2.A. Estimate the relationship between health and distance to the nearest source of pollution using three
different regression models with health, weight, and hospital as dependent variables, and distance to the
nearest pollution source as the explanatory variable. Discuss the results.
2.B. Discuss the validity of the research design, used by the researcher. In particular, is it safe to argue that
the effects, estimated in (2.A), reflect the causal effect of pollution on health?
2.C. Use one of the three models from (2.A) to estimate the elasticity of health with respect to the distance
to nearest source of pollution.
2.D. Using the estimates from (2.C), construct a scatter plot of the predicted and actual health status. Add
OLS regression equation to that plot.
2.E. Lastly, verify two properties of the OLF estimator. First, verify property (1) from p.75 of class notes
“Class6_regressions”, and property (2) from p.76.
3
Question 3.
For this question, we will use the “WAGE2” data from Assignment 1 again.
3.A. Regress ln(wage) on educ and IQ. Report and interpret both the coefficient on educ and the coefficient
on IQ.
Now do the following:
3.B. Regress educ on IQ and save the residuals from this regression. Let’s label the residuals êducr.
[Remember: if you estimate the model educi = α0+α1IQi+ ϵi and obtain fitted values (or model predictions)
as êduci = αˆ0 + αˆ1IQi, then the estimated residual is [êducR = educi − êduci = educi − αˆ0 − αˆ1IQi].
3.C. Regress ln(wage) on êducr. Report and interpret the coefficient on êducr. How does it compare to the
coefficient on educ from part (A)? Given the relationship between the coefficient here and that in part (A),
what can you say about how to interpret the estimated coefficients in a multiple regression? (Hint: we talked
about the partialling out interpretation in class.)

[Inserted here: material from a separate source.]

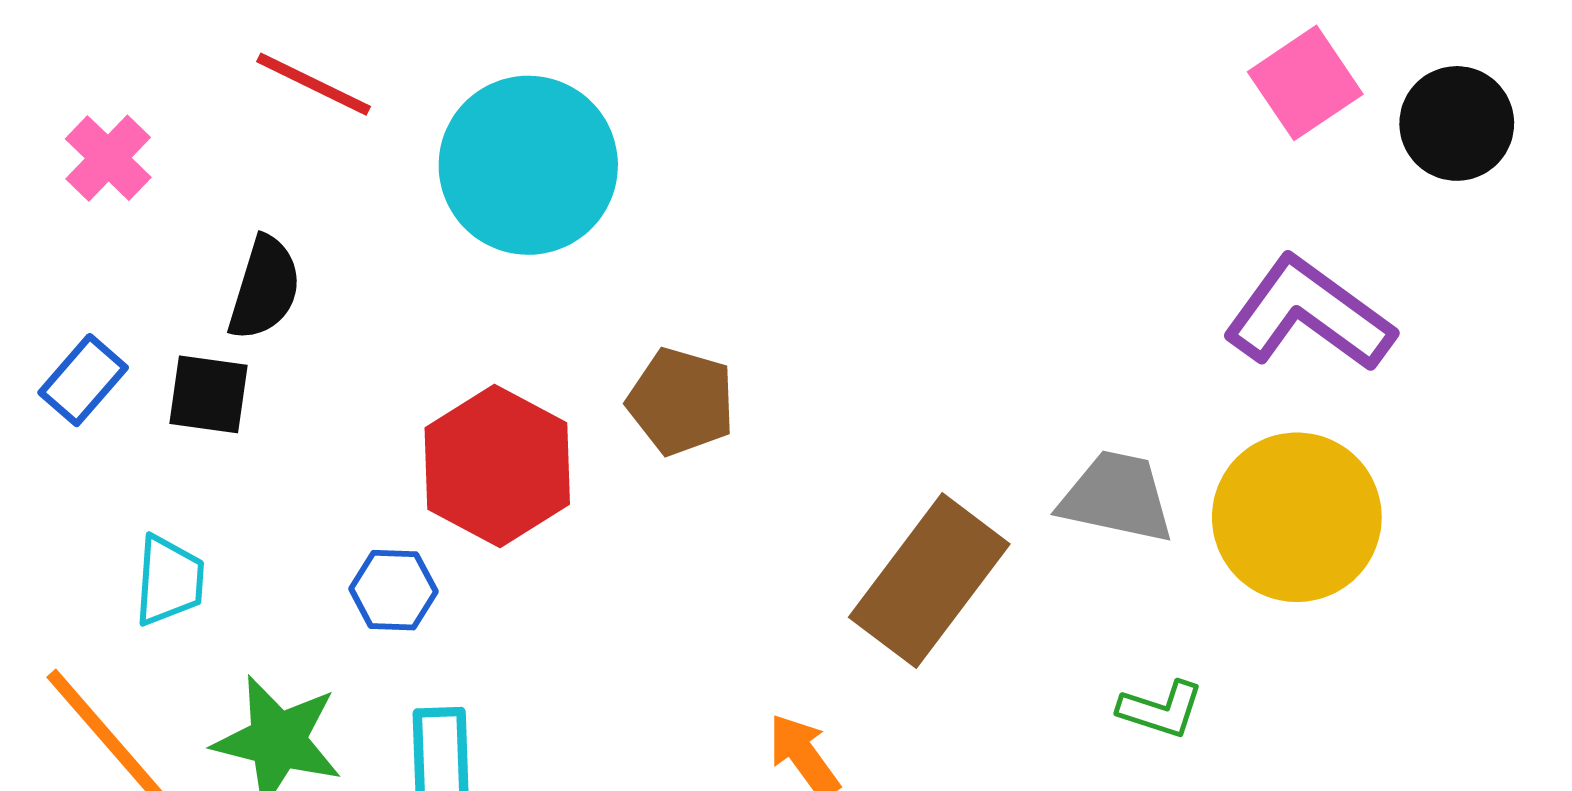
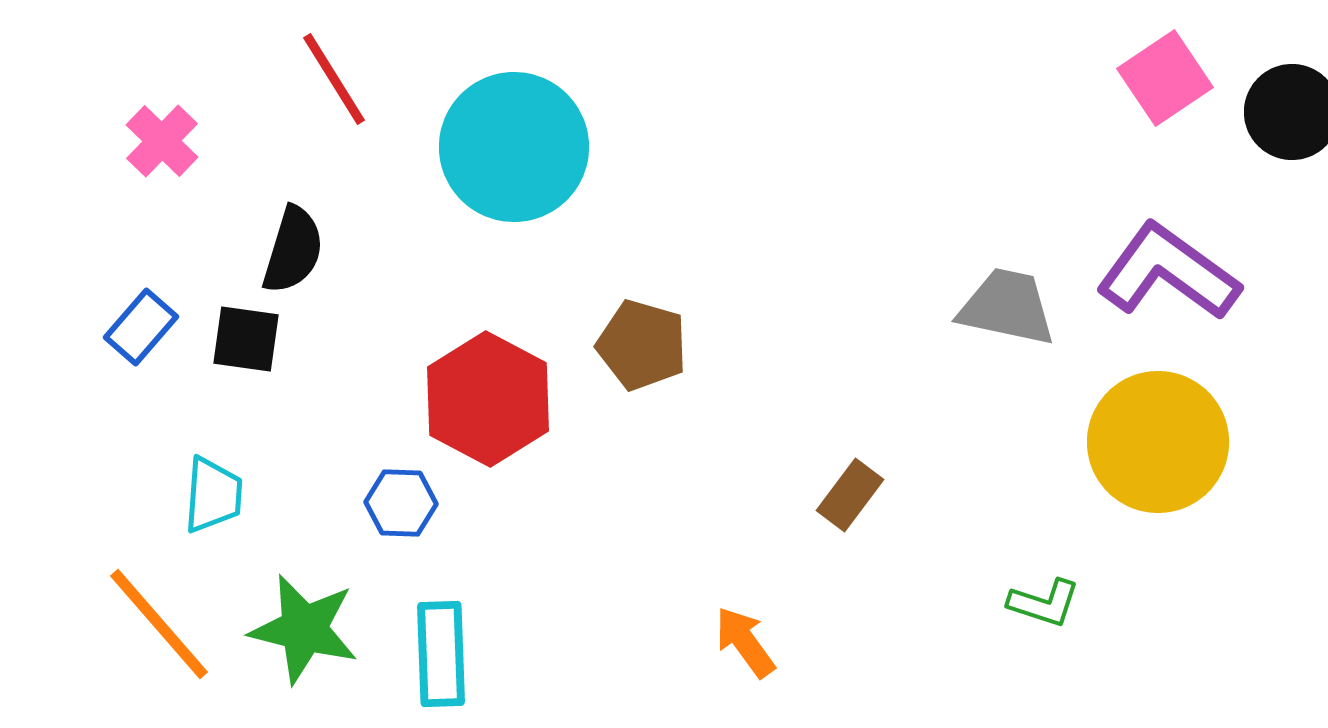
red line: (313, 84) -> (334, 79), turned 32
gray trapezoid: (1117, 497) -> (1007, 307), moved
brown rectangle: (929, 581) -> (850, 495), size x0.5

3.D. Now regress ln(wage) on IQ only and save the residuals from this regression. Let’s call these residuals
ln(ŵage)r. Now regress ln(ŵage)r on êducr (from above) and report the coefficient. How does it compare
to the estimated coefficient from part (A) and estimated coefficient from part (C)? ln(ŵage)r is the part
of ln(wage) that is independent of IQ and êducr is the part of educ that is independent of IQ. Given this
knowledge, add to your explanation in part (C) about how to interpret estimated coefficients in a multiple
regression.
3.E Continuing with the regression equation from part (A), add tenure, age , and age squared as controls.
How does it affect the coefficient on education? Is it consistent with your expectations?